Liquid chromatographic determination of sodium mercaptoundecahydrododecaborate in rat urine and plasma after precolumn derivatization.

A high-performance liquid chromatographic (HPLC) method was developed for the determination of disodium mercaptoundecahydrododecaborate (BSH) in biological fluids. Monobromobimane was used as a precolumn derivatizing agent. A stable derivative was obtained. The derivative was separated on a C18 column using reversed-phase ion-pairing chromatography and detected by a spectrophotometric detector at 373 nm. The detection limit was 200 ng/ml (0.1 ppm boron). Calibration curves were prepared for rat urine and plasma samples. The calibration curves were linear in the range of 1 microgram/ml to 100 micrograms/ml for urine samples and 0.2 micrograms/ml to 50 micrograms/ml for plasma samples.

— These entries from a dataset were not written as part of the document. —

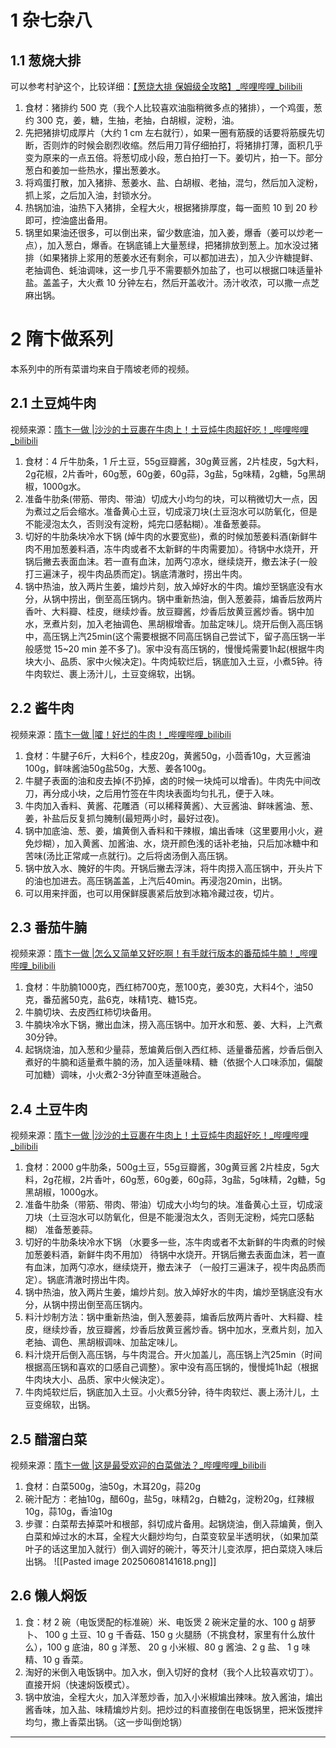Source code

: # 1 杂七杂八
## 1.1 葱烧大排
可以参考村驴这个，比较详细：[【葱烧大排 保姆级全攻略】\_哔哩哔哩\_bilibili](https://www.bilibili.com/video/BV1d2XSYuEmb?spm_id_from=333.788.recommend_more_video.-1&vd_source=1f6d47f052a4310a73388a3d361fe310)
1. 食材：猪排约 500 克（我个人比较喜欢油脂稍微多点的猪排），一个鸡蛋，葱约 300 克，姜，糖，生抽，老抽，白胡椒，淀粉，油。
2. 先把猪排切成厚片（大约 1 cm 左右就行），如果一圈有筋膜的话要将筋膜先切断，否则炸的时候会剧烈收缩。然后用刀背仔细拍打，将猪排打薄，面积几乎变为原来的一点五倍。将葱切成小段，葱白拍打一下。姜切片，拍一下。部分葱白和姜加一些热水，攥出葱姜水。
3. 将鸡蛋打散，加入猪排、葱姜水、盐、白胡椒、老抽，混匀，然后加入淀粉，抓上浆，之后加入油，封锁水分。
4. 热锅加油，油热下入猪排，全程大火，根据猪排厚度，每一面煎 10 到 20 秒即可，控油盛出备用。
5. 锅里如果油还很多，可以倒出来，留少数底油，加入姜，爆香（姜可以炒老一点），加入葱白，爆香。在锅底铺上大量葱绿，把猪排放到葱上。加水没过猪排（如果猪排上浆用的葱姜水还有剩余，可以都加进去），加入少许糖提鲜、老抽调色、蚝油调味，这一步几乎不需要额外加盐了，也可以根据口味适量补盐。盖盖子，大火煮 10 分钟左右，然后开盖收汁。汤汁收浓，可以撒一点芝麻出锅。

# 2 隋卞做系列

本系列中的所有菜谱均来自于隋坡老师的视频。
## 2.1 土豆炖牛肉
视频来源：[隋卞一做 \|沙沙的土豆裹在牛肉上！土豆炖牛肉超好吃！\_哔哩哔哩\_bilibili](https://www.bilibili.com/video/BV1Ej42197Bg/?spm_id_from=333.1387.homepage.video_card.click&vd_source=1f6d47f052a4310a73388a3d361fe310)
1. 食材：4 斤牛肋条，1 斤土豆，55g豆瓣酱，30g黄豆酱，2片桂皮，5g大料，2g花椒，2片香叶，60g葱，60g姜，60g蒜，3g盐，5g味精，2g糖，5g黑胡椒，1000g水。
2. 准备牛肋条(带筋、带肉、带油）切成大小均匀的块，可以稍微切大一点，因为煮过之后会缩水。准备黄心土豆，切成滚刀块(土豆泡水可以防氧化，但是不能浸泡太久，否则没有淀粉，炖完口感黏糊）。准备葱姜蒜。
3. 切好的牛肋条块冷水下锅 (焯牛肉的水要宽些)，煮的时候加葱姜料酒(新鲜牛肉不用加葱姜料酒，冻牛肉或者不太新鲜的牛肉需要加）。待锅中水烧开，开锅后撇去表面血沫。若一直有血沫，加两勺凉水，继续烧开，撤去沫子(一般打三遍沫子，视牛肉品质而定)。锅底清澈时，捞出牛肉。
4. 锅中热油，放入两片生姜，煸炒片刻，放入焯好水的牛肉。煸炒至锅底没有水分，从锅中捞出，倒至高压锅内。锅中重新热油，倒入葱姜蒜，煸香后放两片香叶、大料瓣、桂皮，继续炒香。放豆瓣酱，炒香后放黄豆酱炒香。锅中加水，烹煮片刻，加入老抽调色、黑胡椒增香。加盐定味儿。烧开后倒入高压锅中，高压锅上汽25min(这个需要根据不同高压锅自己尝试下，留子高压锅一半般感觉 15~20 min 差不多了)。家中没有高压锅的，慢慢炖需要1h起(根据牛肉块大小、品质、家中火候决定)。牛肉炖软烂后，锅底加入土豆，小煮5钟。待牛肉软烂、裹上汤汁儿，土豆变绵软，出锅。

## 2.2 酱牛肉
视频来源：[隋卞一做 \|嚯！好烂的牛肉！\_哔哩哔哩\_bilibili](https://www.bilibili.com/video/BV1Yu41177FD/?spm_id_from=333.1387.homepage.video_card.click&vd_source=1f6d47f052a4310a73388a3d361fe310)
1. 食材：牛腱子6斤，大料6个，桂皮20g，黄酱50g，小茴香10g，大豆酱油100g，鲜味酱油50g盐50g，大葱、姜各100g。
2. 牛腱子表面的油和皮去掉(不扔掉，卤的时候一块炖可以增香)。牛肉先中间改刀，再分成小块，之后用竹签在牛肉块表面均匀扎孔，便于入味。
3. 牛肉加入香料、黄酱、花雕酒（可以稀释黄酱）、大豆酱油、鲜味酱油、葱、姜，补盐后反复抓匀腌制(最短两小时，最好过夜)。
4. 锅中加底油、葱、姜，煸黄倒入香料和干辣椒，煸出香味（这里要用小火，避免炒糊），加入黄酱、加酱油、水，烧开颜色浅的话补老抽，只后加冰糖中和苦味(汤比正常咸一点就行)。之后将卤汤倒入高压锅。
5. 锅中放入水、腌好的牛肉。开锅后撇去浮沫，将牛肉捞入高压锅中，开头片下的油也加进去。高压锅盖盖，上汽后40min。再浸泡20min，出锅。
6. 可以用来拌面，也可以用保鲜膜裹紧后放到冰箱冷藏过夜，切片。

## 2.3 番茄牛腩
视频来源：[隋卞一做 \|怎么又简单又好吃啊！有手就行版本的番茄炖牛腩！\_哔哩哔哩\_bilibili](https://www.bilibili.com/video/BV1RN4y1r7dt/?spm_id_from=333.1387.homepage.video_card.click&vd_source=1f6d47f052a4310a73388a3d361fe310)
1. 食材：牛肋腩1000克，西红柿700克，葱100克，姜30克，大料4个，油50克，番茄酱50克，盐6克，味精1克、糖15克。
2. 牛腩切块、去皮西红柿切块备用。
3. 牛腩块冷水下锅，撇出血沫，捞入高压锅中。加开水和葱、姜、大料，上汽煮30分钟。
4. 起锅烧油，加入葱和少量蒜，葱煸黄后倒入西红柿、适量番茄酱，炒香后倒入煮好的牛腩和适量煮牛腩的汤，加入适量味精、糖（依据个人口味添加，偏酸可加糖）调味，小火煮2-3分钟直至味道融合。

## 2.4 土豆牛肉
视频来源：[隋卞一做 \|沙沙的土豆裹在牛肉上！土豆炖牛肉超好吃！\_哔哩哔哩\_bilibili](https://www.bilibili.com/video/BV1Ej42197Bg/?spm_id_from=333.1387.homepage.video_card.click&vd_source=1f6d47f052a4310a73388a3d361fe310)
1. 食材：2000 g牛肋条，500g土豆，55g豆瓣酱，30g黄豆酱 2片桂皮，5g大料，2g花椒，2片香叶，60g葱，60g姜，60g蒜，3g盐，5g味精，2g糖，5g黑胡椒，1000g水。
2. 准备牛肋条（带筋、带肉、带油）切成大小均匀的块。准备黄心土豆，切成滚刀块（土豆泡水可以防氧化，但是不能漫泡太久，否则无淀粉，炖完口感黏糊） 准备葱姜蒜。
3. 切好的牛肋条块冷水下锅 （水要多一些，冻牛肉或者不太新鲜的牛肉煮的时候加葱姜料酒，新鲜牛肉不用加） 待锅中水烧开。开锅后撇去表面血沫，若一直有血沫，加两勺凉水，继续烧开，撤去沫子 （一般打三遍沫子，视牛肉品质而定）。锅底清澈时捞出牛肉。
4. 锅中热油，放入两片生姜，煸炒片刻。放入焯好水的牛肉，煸炒至锅底没有水分，从锅中捞出倒至高压锅内。
5. 料汁炒制方法：锅中重新热油，倒入葱姜蒜，煸香后放两片香叶、大料瓣、桂皮，继续炒香，放豆瓣酱，炒香后放黄豆酱炒香。锅中加水，烹煮片刻，加入老抽、调色、黑胡椒调味、加盐定味儿。
6. 料汁烧开后倒入高压锅，与牛肉混合。开火加盖儿，高压锅上汽25min（时间根据高压锅和喜欢的口感自己调整）。家中没有高压锅的，慢慢炖1h起（根据牛肉块大小、品质、家中火候決定）。
7. 牛肉炖软烂后，锅底加入土豆。小火煮5分钟，待牛肉软烂、裹上汤汁儿，土豆变绵软，出锅。

## 2.5 醋溜白菜
视频来源：[隋卞一做 \|这是最受欢迎的白菜做法？\_哔哩哔哩\_bilibili](https://www.bilibili.com/video/BV1dCmUYREH2/?spm_id_from=333.1387.upload.video_card.click&vd_source=1f6d47f052a4310a73388a3d361fe310)
1. 食材：白菜500g，油50g，木耳20g，蒜20g 
2. 碗汁配方：老抽10g，醋60g，盐5g，味精2g，白糖2g，淀粉20g，红辣椒10g，蒜10g，香油10g 
3. 步骤：白菜帮去掉菜叶和根部，斜切成片备用。起锅烧油，倒入蒜煸黄，倒入白菜和焯过水的木耳，全程大火翻炒均匀，白菜变软呈半透明状，（如果加菜叶子的话这里加入就行）倒入调好的碗汁，等芡汁儿变浓厚，把白菜烧入味后出锅。
![[Pasted image 20250608141618.png]]

## 2.6 懒人焖饭
1. 食：材 2 碗（电饭煲配的标准碗）米、电饭煲 2 碗米定量的水、100 g 胡萝卜、 100 g 土豆、10 g 千香菇、150 g 火腿肠（不挑食材，家里有什么放什么），100 g 底油，80 g 洋葱、 20 g 小米椒、80 g 酱油、2 g 盐、 1 g 味精、10 g 香菜。
2. 淘好的米倒入电饭锅中。加入水，倒入切好的食材（我个人比较喜欢切丁）。直接开焖（快速焖饭模式）。
3. 锅中放油，全程大火，加入洋葱炒香，加入小米椒煸出辣味。放入酱油，煸出酱香味，加入盐、味精煸炒片刻。把炒过的料直接倒在电饭锅里，把米饭搅拌均匀，撒上香菜出锅。（这一步叫倒炝锅）



---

Boron neutron capture therapy of brain tumors: investigation of urinary metabolites and oxidation products of sodium borocaptate by electrospray ionization mass spectrometry.

Boron neutron capture therapy (BNCT) is based on a nuclear capture reaction that occurs when boron-10, a stable isotope, is irradiated with low energy neutrons to produce high-energy alpha particles and recoiling lithium-7 nuclei. The purpose of the present study was to determine what urinary metabolites, if any, could be detected in patients with brain tumors who were given sodium borocaptate (BSH), a drug that has been used clinically for BNCT. BSH was infused intravenously over a 1-h time period at doses of 26.5, 44.1, or 88.2 mg/kg of body weight to patients with high-grade brain tumors. Electrospray ionization mass spectrometry has been used to investigate possible urinary metabolites of BSH. Chemical and instrument conditions were established to detect BSH and its possible metabolites in both positive and negative electrospray ionization modes. Using this methodology, boronated ions were found in patients' urine samples that appeared to be consistent with the following chemical structures: BSH sulfenic acid (BSOH), BSH sulfinic acid (BSO(2)H), BSH disulfide (BSSB), BSH thiosulfinate (BSOSB), and a BSH-S-cysteine conjugate (BSH-CYS). Although BSH has been used clinically for BNCT since the late 1960s, this is the first report of specific biotransformation products following administration to patients. Further studies will be required to determine both the biological significance of these metabolites and whether any of these accumulate in significant amounts in brain tumors.